La forma en que hablaban, por ejemplo, era extraña. El ama las veía desde la ventana de la cocina, veía dos formas borrosas cuyas bocas parecían conversar como cotorras. Cuando se acercaban a la casa captaba fragmentos de sus murmullos, y a renglón seguido entraban en silencio. «¡Hablad más alto!», les decía constantemente, pero ella estaba cada vez más sorda y las gemelas eran reservadas; sus charlas eran solo para ellas, los demás estaban excluidos de sus asuntos.

– No seas ridículo -repuso cuando Dig le comentó que las niñas no sabían hablar bien-. Cuando se ponen no hay quien las pare.

Lo descubrió un día de invierno. Por una vez las dos niñas estaban dentro de casa; Emmeline había convencido a Adeline de que se quedaran junto al fuego, calentitas y al abrigo de la lluvia. El ama se había acostumbrado a vivir en una especie de neblina, pero aquel día en concreto amaneció con una vista inesperadamente clara, con una agudeza de oído desconocida, de modo que al pasar ante la puerta del salón captó un fragmento de los murmullos de las gemelas y se detuvo. Los sonidos iban y venían entre ellas como pelotas en un partido de tenis; sonidos que les hacían sonreír, desternillarse de risa o lanzarse miradas maliciosas. Sus voces se alzaban en chillidos y descendían a susurros. A cualquier distancia te habría parecido la charla animada y fluida de unos niños normales, pero al ama se le cayó el alma a los pies; jamás había escuchado un idioma como ese. No era inglés, y tampoco el francés al que se había acostumbrado cuando vivía Mathilde, la mujer de George, un idioma que Charlie e Isabelle todavía utilizaban entre ellos. John tenía razón. Las gemelas no hablaban bien.

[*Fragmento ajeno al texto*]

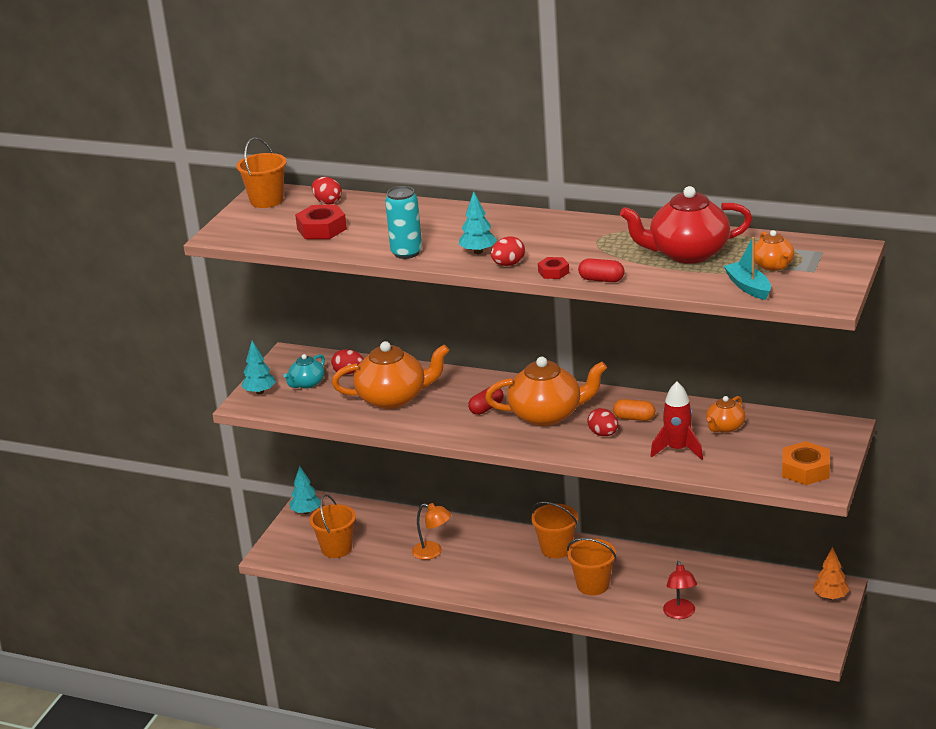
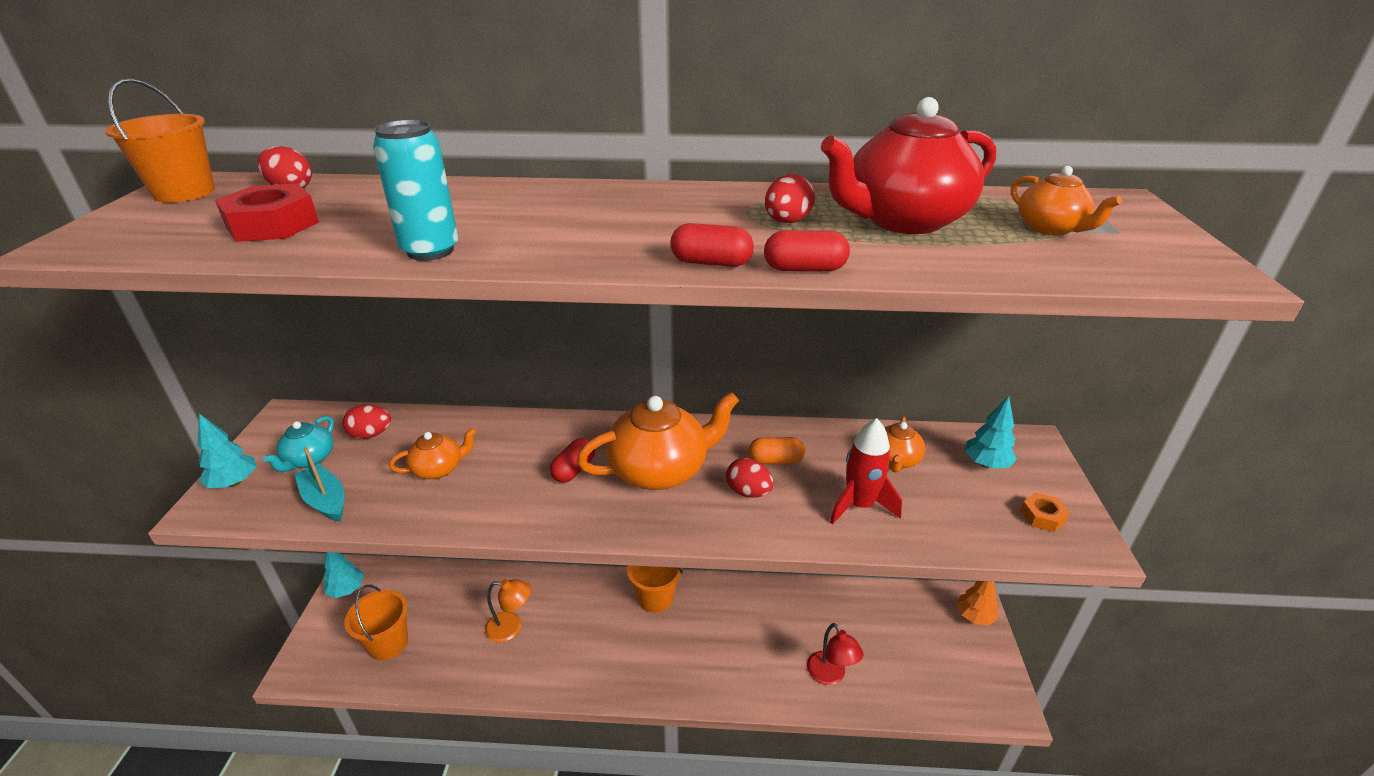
camera: 20 degrees left, 5 degrees up
(393, 398) = (438, 469): orange teapot -> orange teapot, size x0.52
(478, 252) = (561, 240): turquoise tree -> turquoise tree (986, 464)
(508, 264) = (623, 256): red egg -> red egg (787, 222)
(553, 272) = (711, 263): red nut -> red capsule
(593, 585) = (714, 647): orange bucket -> none
(748, 287) = (1058, 262): turquoise boat -> turquoise boat (325, 500)
(805, 470) = (1042, 516): orange nut -> orange nut, size x0.58

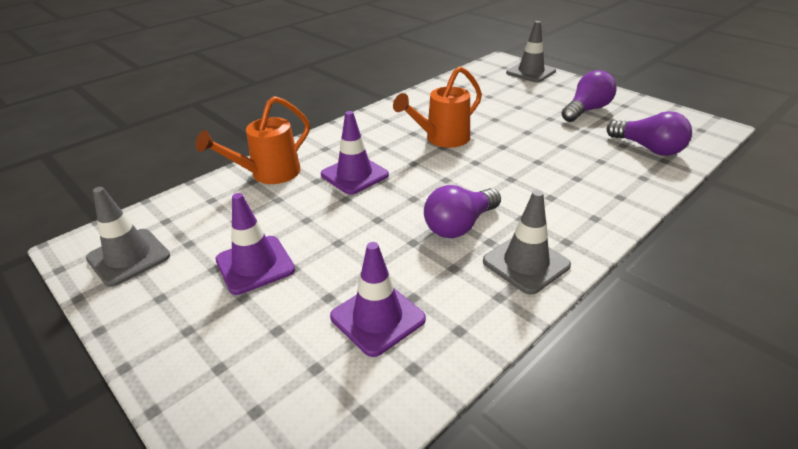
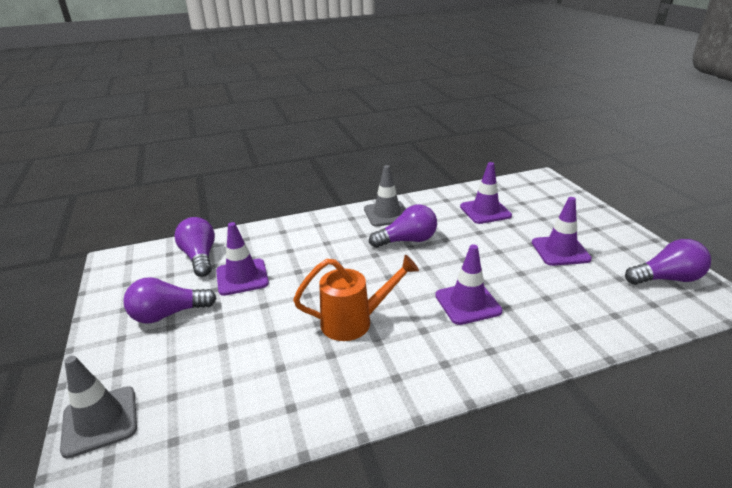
camera: 155 degrees left, 5 degrees down
(129, 257) = (666, 279): grey traffic cone -> purple light bulb
(269, 174) = (558, 330): orange watering can -> none
(578, 144) = (242, 277): none -> purple traffic cone

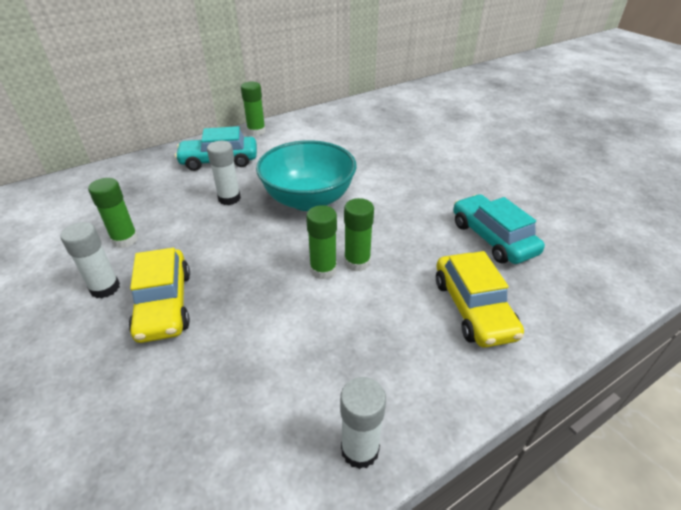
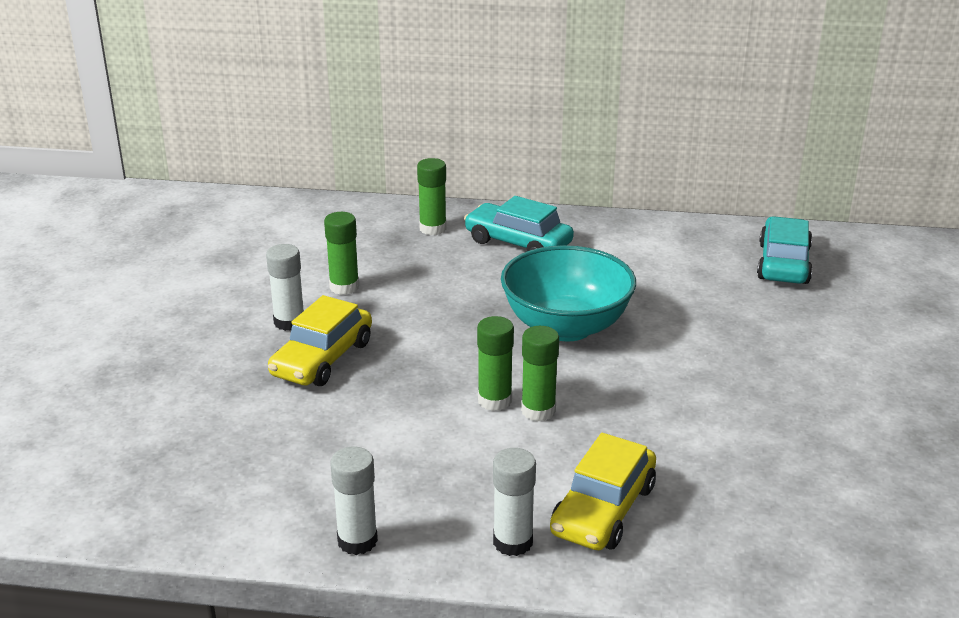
camera: 40 degrees right, 10 degrees down
(229, 198) = (482, 289): white glue stick -> white glue stick (513, 542)
(256, 131) = (602, 223): green glue stick -> green glue stick (433, 228)
(492, 238) = (732, 464): turquoise car -> turquoise car (783, 263)

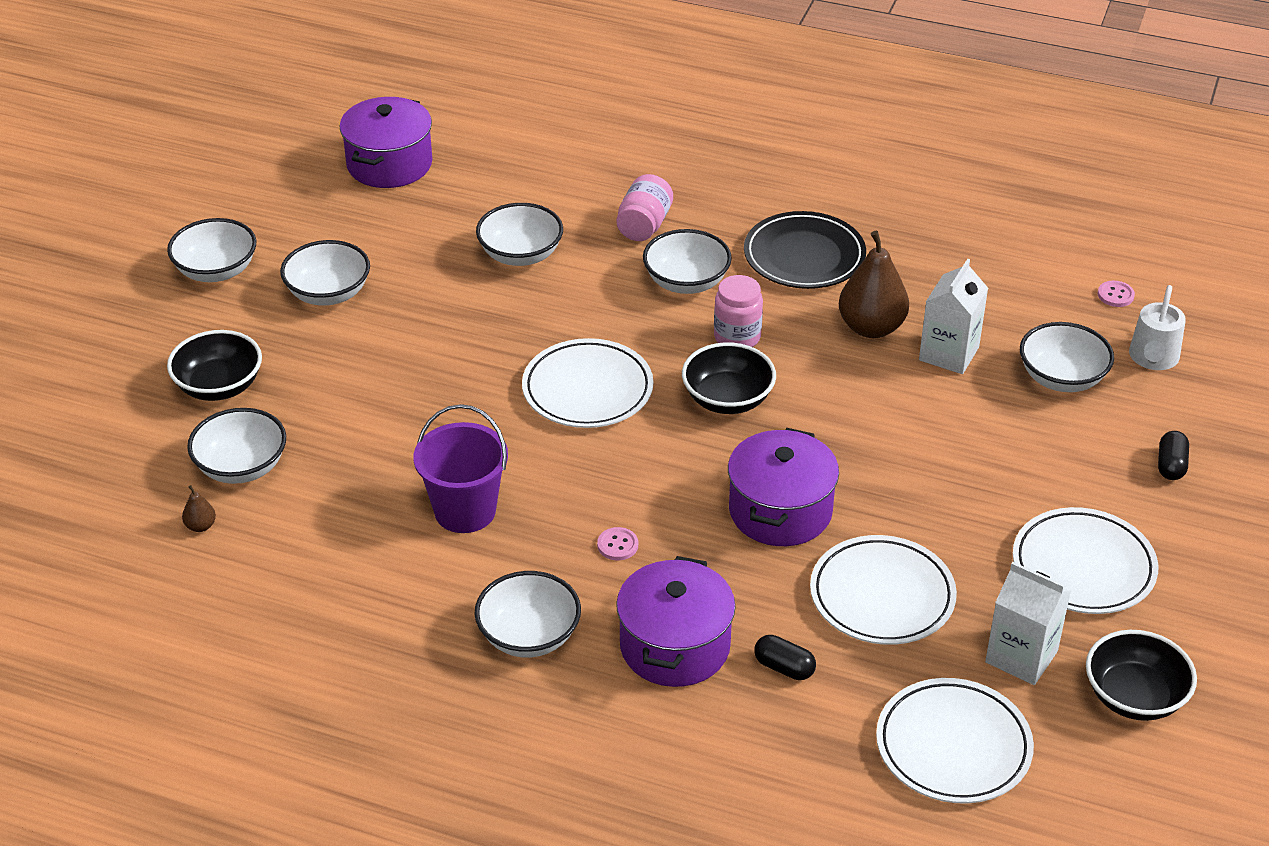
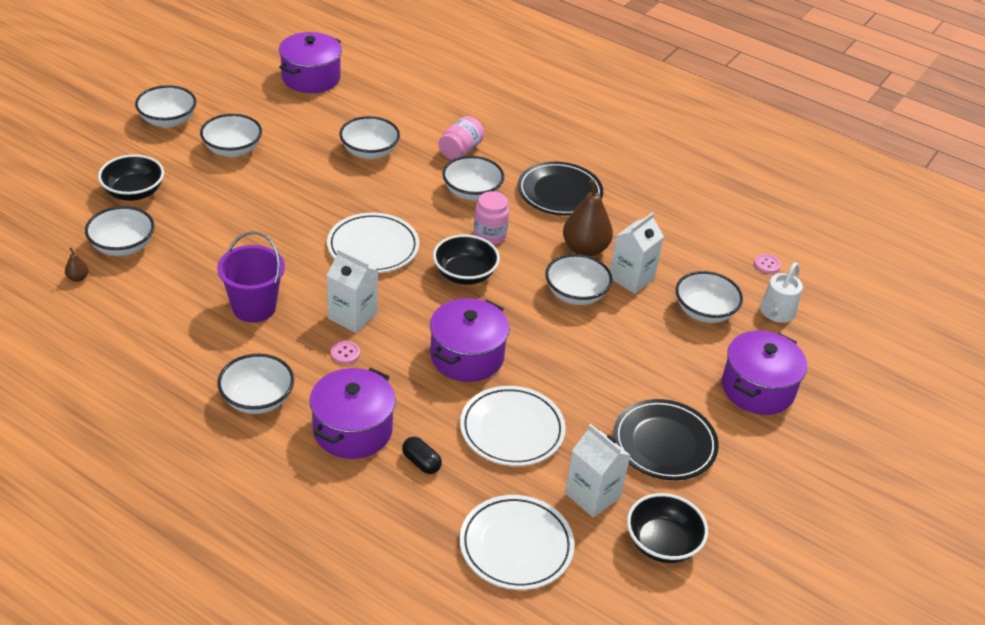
camera: 10 degrees right, 0 degrees up
(603, 492) = (352, 316): none -> white carton
(886, 393) = (576, 294): none -> white bowl
(1083, 567) = (664, 443): white plate -> black plate
(1171, 465) = (758, 388): black capsule -> purple pot

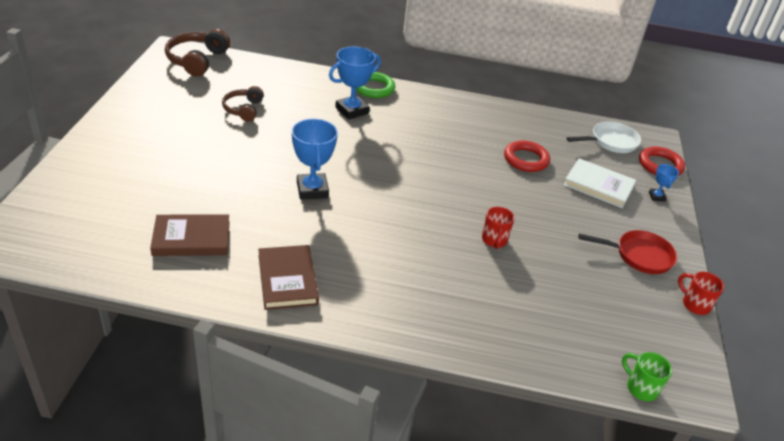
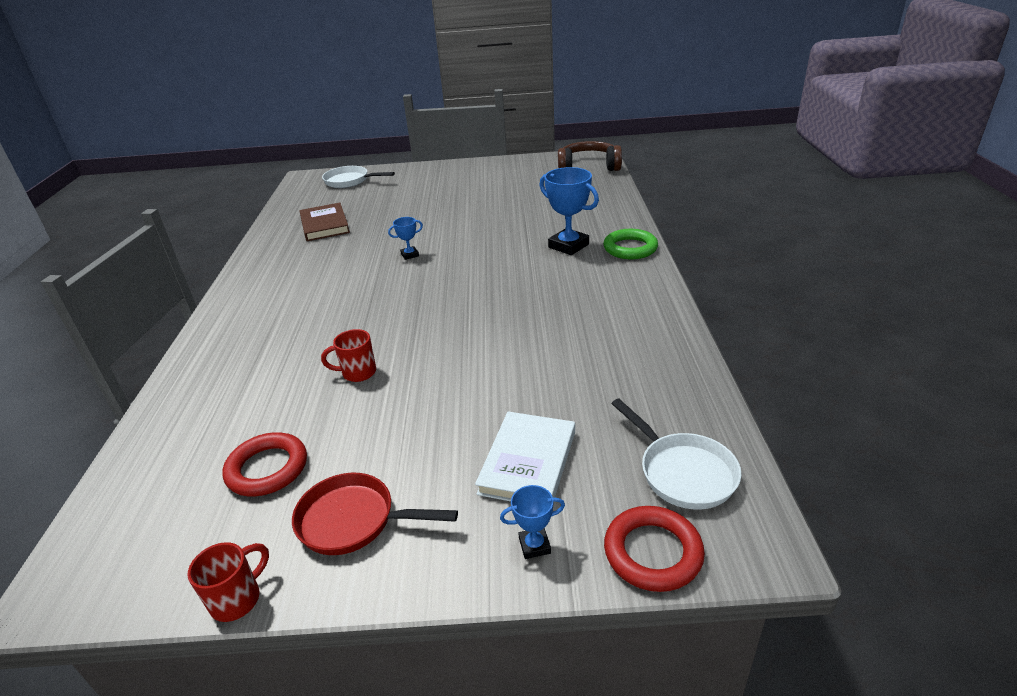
camera: 85 degrees right, 5 degrees down
(63, 207) = (350, 181): none -> white pan
(243, 109) = (522, 201): brown headphones -> none
(287, 280) = (278, 270): brown book -> none
(312, 190) = (410, 255): blue trophy -> blue trophy, size x0.50
(526, 159) = (554, 379): red ring -> red ring (267, 469)
(639, 256) = (353, 520): red pan -> red pan turned 105 degrees clockwise
(640, 388) = (82, 525): green mug -> none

Aquel descubrimiento la dejó petrificada en el umbral. Y como suele suceder, una revelación dio paso a otra. El reloj que descansaba en la repisa de la chimenea dio la hora y, como de costumbre, el mecanismo bajo el cristal sacó un pajarito de una jaula para que hiciera un recorrido mecánico agitando las alas antes de regresar a la jaula por el otro lado. En cuanto oyeron la primera campanada, las niñas levantaron la vista hacia el reloj. Dos pares de enormes ojos verdes observaron sin parpadear cómo el pájaro recorría el interior de la campana, alas arriba, alas abajo, alas arriba, alas abajo.

Aunque no había nada especialmente frío ni inhumano en sus miradas, pues solo era la forma en que los niños contemplan los objetos inanimados en movimiento, al ama se le heló la sangre: era exactamente la forma en que la miraban a ella cuando las reñía, reprendía o exhortaba a hacer algo.

«No comprenden que estoy viva -pensó-. No saben que además de ellas también el resto de las personas están vivas.»

Dice mucho sobre su bondad que no las considerara unos monstruos, y que en lugar de eso sintiera lástima por ellas.